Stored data

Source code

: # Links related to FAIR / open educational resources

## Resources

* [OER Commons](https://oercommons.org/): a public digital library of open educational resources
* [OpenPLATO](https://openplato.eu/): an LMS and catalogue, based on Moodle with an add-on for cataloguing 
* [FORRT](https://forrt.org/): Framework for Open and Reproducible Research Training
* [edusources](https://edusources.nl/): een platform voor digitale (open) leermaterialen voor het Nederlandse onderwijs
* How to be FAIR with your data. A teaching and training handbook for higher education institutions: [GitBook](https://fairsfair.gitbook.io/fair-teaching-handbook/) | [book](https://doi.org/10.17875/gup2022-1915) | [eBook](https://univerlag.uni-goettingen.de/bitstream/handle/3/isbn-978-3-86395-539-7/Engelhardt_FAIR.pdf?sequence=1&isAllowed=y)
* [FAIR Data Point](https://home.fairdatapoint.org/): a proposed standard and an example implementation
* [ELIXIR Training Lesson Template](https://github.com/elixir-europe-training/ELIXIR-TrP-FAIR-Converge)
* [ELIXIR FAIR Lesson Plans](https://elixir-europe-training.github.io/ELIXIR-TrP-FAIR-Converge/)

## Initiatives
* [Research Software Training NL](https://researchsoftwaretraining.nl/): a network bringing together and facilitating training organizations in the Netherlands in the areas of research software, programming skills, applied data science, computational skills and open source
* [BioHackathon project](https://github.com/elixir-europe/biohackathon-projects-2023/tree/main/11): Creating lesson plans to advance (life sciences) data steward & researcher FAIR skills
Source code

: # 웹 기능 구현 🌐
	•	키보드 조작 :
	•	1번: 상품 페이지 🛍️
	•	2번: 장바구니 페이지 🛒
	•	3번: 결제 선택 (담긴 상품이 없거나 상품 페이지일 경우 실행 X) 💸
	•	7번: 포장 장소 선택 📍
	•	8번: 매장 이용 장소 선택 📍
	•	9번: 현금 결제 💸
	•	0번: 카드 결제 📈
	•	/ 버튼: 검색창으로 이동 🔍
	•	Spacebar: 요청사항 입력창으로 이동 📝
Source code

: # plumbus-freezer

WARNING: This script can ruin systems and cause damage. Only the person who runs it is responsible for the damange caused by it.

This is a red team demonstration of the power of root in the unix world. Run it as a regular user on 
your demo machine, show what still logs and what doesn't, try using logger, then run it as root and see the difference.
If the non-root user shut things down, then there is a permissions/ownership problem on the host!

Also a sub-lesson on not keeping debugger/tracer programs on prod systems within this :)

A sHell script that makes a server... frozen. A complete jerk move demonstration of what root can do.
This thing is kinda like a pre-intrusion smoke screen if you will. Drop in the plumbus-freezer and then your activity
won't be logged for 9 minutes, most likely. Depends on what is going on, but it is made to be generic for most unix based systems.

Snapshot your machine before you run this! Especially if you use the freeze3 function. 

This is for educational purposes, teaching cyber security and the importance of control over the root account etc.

§ REQUIRED WORK
Update the items above so every "Source code" becomes "Markdown source", with everything else left the same.

§ ANSWER TO THE EXERCISE
Markdown source

: # Links related to FAIR / open educational resources

## Resources

* [OER Commons](https://oercommons.org/): a public digital library of open educational resources
* [OpenPLATO](https://openplato.eu/): an LMS and catalogue, based on Moodle with an add-on for cataloguing 
* [FORRT](https://forrt.org/): Framework for Open and Reproducible Research Training
* [edusources](https://edusources.nl/): een platform voor digitale (open) leermaterialen voor het Nederlandse onderwijs
* How to be FAIR with your data. A teaching and training handbook for higher education institutions: [GitBook](https://fairsfair.gitbook.io/fair-teaching-handbook/) | [book](https://doi.org/10.17875/gup2022-1915) | [eBook](https://univerlag.uni-goettingen.de/bitstream/handle/3/isbn-978-3-86395-539-7/Engelhardt_FAIR.pdf?sequence=1&isAllowed=y)
* [FAIR Data Point](https://home.fairdatapoint.org/): a proposed standard and an example implementation
* [ELIXIR Training Lesson Template](https://github.com/elixir-europe-training/ELIXIR-TrP-FAIR-Converge)
* [ELIXIR FAIR Lesson Plans](https://elixir-europe-training.github.io/ELIXIR-TrP-FAIR-Converge/)

## Initiatives
* [Research Software Training NL](https://researchsoftwaretraining.nl/): a network bringing together and facilitating training organizations in the Netherlands in the areas of research software, programming skills, applied data science, computational skills and open source
* [BioHackathon project](https://github.com/elixir-europe/biohackathon-projects-2023/tree/main/11): Creating lesson plans to advance (life sciences) data steward & researcher FAIR skills
Markdown source

: # 웹 기능 구현 🌐
	•	키보드 조작 :
	•	1번: 상품 페이지 🛍️
	•	2번: 장바구니 페이지 🛒
	•	3번: 결제 선택 (담긴 상품이 없거나 상품 페이지일 경우 실행 X) 💸
	•	7번: 포장 장소 선택 📍
	•	8번: 매장 이용 장소 선택 📍
	•	9번: 현금 결제 💸
	•	0번: 카드 결제 📈
	•	/ 버튼: 검색창으로 이동 🔍
	•	Spacebar: 요청사항 입력창으로 이동 📝
Markdown source

: # plumbus-freezer

WARNING: This script can ruin systems and cause damage. Only the person who runs it is responsible for the damange caused by it.

This is a red team demonstration of the power of root in the unix world. Run it as a regular user on 
your demo machine, show what still logs and what doesn't, try using logger, then run it as root and see the difference.
If the non-root user shut things down, then there is a permissions/ownership problem on the host!

Also a sub-lesson on not keeping debugger/tracer programs on prod systems within this :)

A sHell script that makes a server... frozen. A complete jerk move demonstration of what root can do.
This thing is kinda like a pre-intrusion smoke screen if you will. Drop in the plumbus-freezer and then your activity
won't be logged for 9 minutes, most likely. Depends on what is going on, but it is made to be generic for most unix based systems.

Snapshot your machine before you run this! Especially if you use the freeze3 function. 

This is for educational purposes, teaching cyber security and the importance of control over the root account etc.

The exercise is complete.